The technique yields error variances (σ), as well as correlations (ρ) as defined by:

$$\sigma =\begin{array}{c}\sqrt{{Q}_{11}-\frac{{Q}_{12}{Q}_{13}}{{Q}_{23}}}\\ \sqrt{{Q}_{22}-\frac{{Q}_{12}{Q}_{23}}{{Q}_{13}}}\\ \sqrt{{Q}_{33}-\frac{{Q}_{13}{Q}_{23}}{{Q}_{12}}}\end{array},$$
(4)
$${\rho }_{t,X}=\begin{array}{c}\sqrt{\frac{{Q}_{12}{Q}_{13}}{{Q}_{11}{Q}_{23}}}\\ sign({Q}_{13}{Q}_{23})\sqrt{\frac{{Q}_{12}{Q}_{23}}{{Q}_{13}{Q}_{22}}}\\ sign({Q}_{12}{Q}_{23})\sqrt{\frac{{Q}_{13}{Q}_{23}}{{Q}_{12}{Q}_{33}}}\end{array},$$
(5)

where Q represents the covariance between a pair of datasets and the subscripts 1,2,3 are used to distinguish between individual datasets with t being the unknown 'truth'.

There is a sign ambiguity in Eq. (5) but the datasets can be safely assumed to be positively correlated with the 'truth'18. The assumptions underlying the principle of TCA are: (1) linearity between the truth and the datasets, (2) stationarity of the truth and its errors and (3) independency amongst the errors and between the error and truth.
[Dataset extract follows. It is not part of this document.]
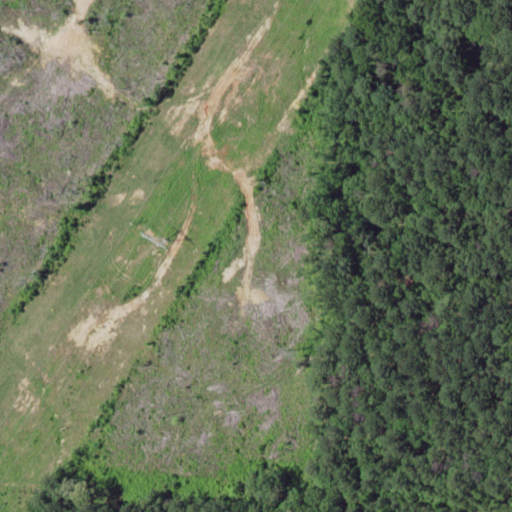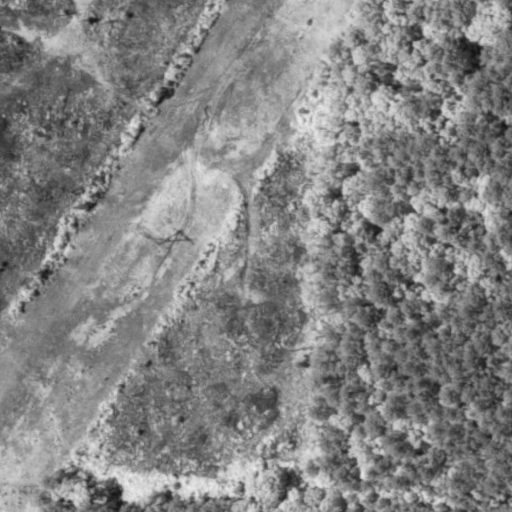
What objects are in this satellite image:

The climatology-removed time series are used to reduce non-linearity between the datasets due to different climatologies33. Appendix C presents the degree to which these assumptions are met and thereby the suitability of TCA in this study though it should be noted that traditional validation metrics such as the RMSE and Pearson's correlation can also be afflicted by violations in these assumptions33.

Several other datasets were included as references. The SI algorithm used in this study was also trialed with background fields derived from:

  • Station climatology The generated dataset is very similar to the operational AGCD dataset but with slight differences due to being at a lower resolution and from the changes to the algorithm mentioned in “SI algorithm”.

  • ERA5 This was performed to investigate the differences in using a reanalysis instead of satellite data.

These datasets are referred to as station-climo-SI and ERA5-SI respectively. Furthermore operational AGCD and total-OK-IEV, the most performant blended dataset from Ref.16 were included as references for the TCA and MSWEP validations. To ensure greater independence from MSWEP, the version of total-OK-IEV that uses ERA5 to calculate the error variance-based weights was used in the MSWEP validation. Likewise in the TCA, the MSWEP-based version was used. Reference16 demonstrated the difference between the two versions is slight and did not affect overall rankings. These datasets are not present in the in-situ validation as the results from that validation are an output from the SI process. A schematic of our workflow is shown in Fig. 11.

Figure 11
figure 11

Schematic of the workflow. Input datasets are shown in the black boxes, corrected satellite datasets are shown in orange boxes, datasets produced by statistical interpolation (SI) are shown in blue boxes.

For a summary of the datasets used in this study, readers are referred to Table A2 in Appendix D.